Financial regulators and Congress are still trying to coalesce around a unified regulatory framework for stablecoins, a crucial portal between crypto finance and the financial system.
The atmosphere changes fast in the crypto world, and a second major headline-snatching crash around the Celsius Network has quieted some of the loudest proponents of cryptocurrency in Washington, and reinforced banking regulators' cautious approach to digital assets.
The crashes "confirm some of our prior thoughts that there are some vulnerabilities and risks in that space that do warrant a cautious and careful approach," Hsu, the acting comptroller of the currency, told reporters after the Celsius market turmoil.
With the volatility of cryptocurrency increasingly in the spotlight, there's more eyes looking toward stablecoin regulation. Stablecoins, which are meant to be backed by real assets such as Treasuries and bonds, underpin crypto markets. The hope is that, if stablecoins are backed by relatively liquid assets and regulated similarly to banks, they'll lessen the frequency and severity of runs on other digital assets.
A bipartisan bill emerged in early June from Sens.Kirsten Gillibrand, D-N.Y., and Cynthia Lummis, R-Wyo.
The crypto industry generally applauded the proposal, which took a comprehensive approach toward defining digital assets and establishing regulatory jurisdiction over them.
The bill offers a few options for stablecoins. One of those echoes the Biden administration's suggestion: to put stablecoin issuers under the FDIC and impose banklike regulation on them.
The other would require issuers to fully back their coins with hard assets, a mandate that would subject them to similar scrutiny as exchange-traded funds, which are required to have their underlying assets verified by third-party groups.
Banks had a more tepid response to the bill than the crypto industry. A provision in the bill would mean any depository institution with a state charter is entitled to an account at a Federal Reserve bank, regardless of whether they are federally insured or supervised. Bank groups say this gives
fintechs an unfair advantage.
Movement on stablecoin regulation could
come as quickly as before the end of the year, said Toomey, the ranking GOP member of the Senate Banking Committee. Toomey has
put forward his own bill on the issue that would create a new federal license for stablecoin issuers and authorize the OCC to issue it.

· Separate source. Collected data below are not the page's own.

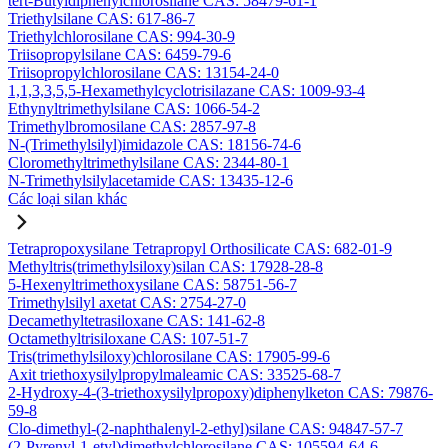
tert-Butyldiphenylchlorosilane CAS: 58479-61-1
Triethylsilane CAS: 617-86-7
Triethylchlorosilane CAS: 994-30-9
Triisopropylsilane CAS: 6459-79-6
Triisopropylchlorosilane CAS: 13154-24-0
1,1,3,3,5,5-Hexamethylcyclotrisilazane CAS: 1009-93-4
Ethynyltrimethylsilane CAS: 1066-54-2
Trimethylbromosilane CAS: 2857-97-8
N-(Trimethylsilyl)imidazole CAS: 18156-74-6
Cloromethyltrimethylsilane CAS: 2344-80-1
N-Trimethylsilylacetamide CAS: 13435-12-6
Các loại silan khác
Tetrapropoxysilane Tetrapropyl Orthosilicate CAS: 682-01-9
Methyltris(trimethylsiloxy)silan CAS: 17928-28-8
5-Hexenyltrimethoxysilane CAS: 58751-56-7
Trimethylsilyl axetat CAS: 2754-27-0
Decamethyltetrasiloxane CAS: 141-62-8
Octamethyltrisiloxane CAS: 107-51-7
Tris(trimethylsiloxy)chlorosilane CAS: 17905-99-6
Axit triethoxysilylpropylmaleamic CAS: 33525-68-7
2-Hydroxy-4-(3-triethoxysilylpropoxy)diphenylketon CAS: 79876-
59-8
Clo-dimethyl-(2-naphthalenyl-2-ethyl)silane CAS: 94847-57-7
(2-Pyrenyl-1-etyl)dimethylchlorosilane CAS: 105594-64-6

How to regulate stablecoin is a tricky issue for banks to take a stand on. On one hand, requiring stablecoin issuers to adopt banklike regulations would help even out the playing field, giving issuers similar oversight, giving them deposit insurance and requiring that they be backed by relatively liquid assets.
But it could also
reintroduce risk into the banking system, some industry watchers have warned. While banks have seen little impact from the recent market volatility, that could change if risk from crypto is put back on the balance sheets of highly regulated financial institutions.
"Dodd-Frank was about de-risking the big banks, and now the President's Working Group contemplates that we're going to add more risks to these institutions," Rep. Pat McHenry, R-N.C., said in May during a House Financial Services Committee hearing with Yellen.

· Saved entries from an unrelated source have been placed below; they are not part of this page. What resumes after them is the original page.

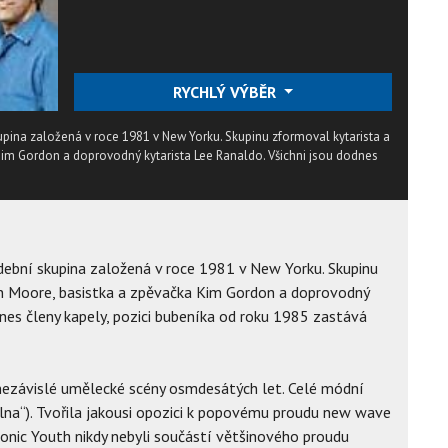
RYCHLÝ VÝBĚR
upina založená v roce 1981 v New Yorku. Skupinu zformoval kytarista a
im Gordon a doprovodný kytarista Lee Ranaldo. Všichni jsou dodnes
udební skupina založená v roce 1981 v New Yorku. Skupinu
n Moore, basistka a zpěvačka Kim Gordon a doprovodný
dnes členy kapely, pozici bubeníka od roku 1985 zastává
nezávislé umělecké scény osmdesátých let. Celé módní
vlna“). Tvořila jakousi opozici k popovému proudu new wave
Sonic Youth nikdy nebyli součástí většinového proudu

Yellen and other key Treasury Department officials, notably Nellie Liang, undersecretary for domestic finance, have called for this banklike regulation, although some lawmakers on both sides of the aisle have balked.
"It occurs to me that limiting stablecoin issuance to insured depository institutions, which have a high barrier to entry, could limit competition," Rep. Gregory Meeks, D-N.Y.,
said during a House Financial Services Committee hearing in February.
Movement to regulate stablecoins goes beyond Washington. The New York State Department of Financial Services
released new guidance for stablecoin issuers in early June, calling for reserve requirements and monthly independent audits.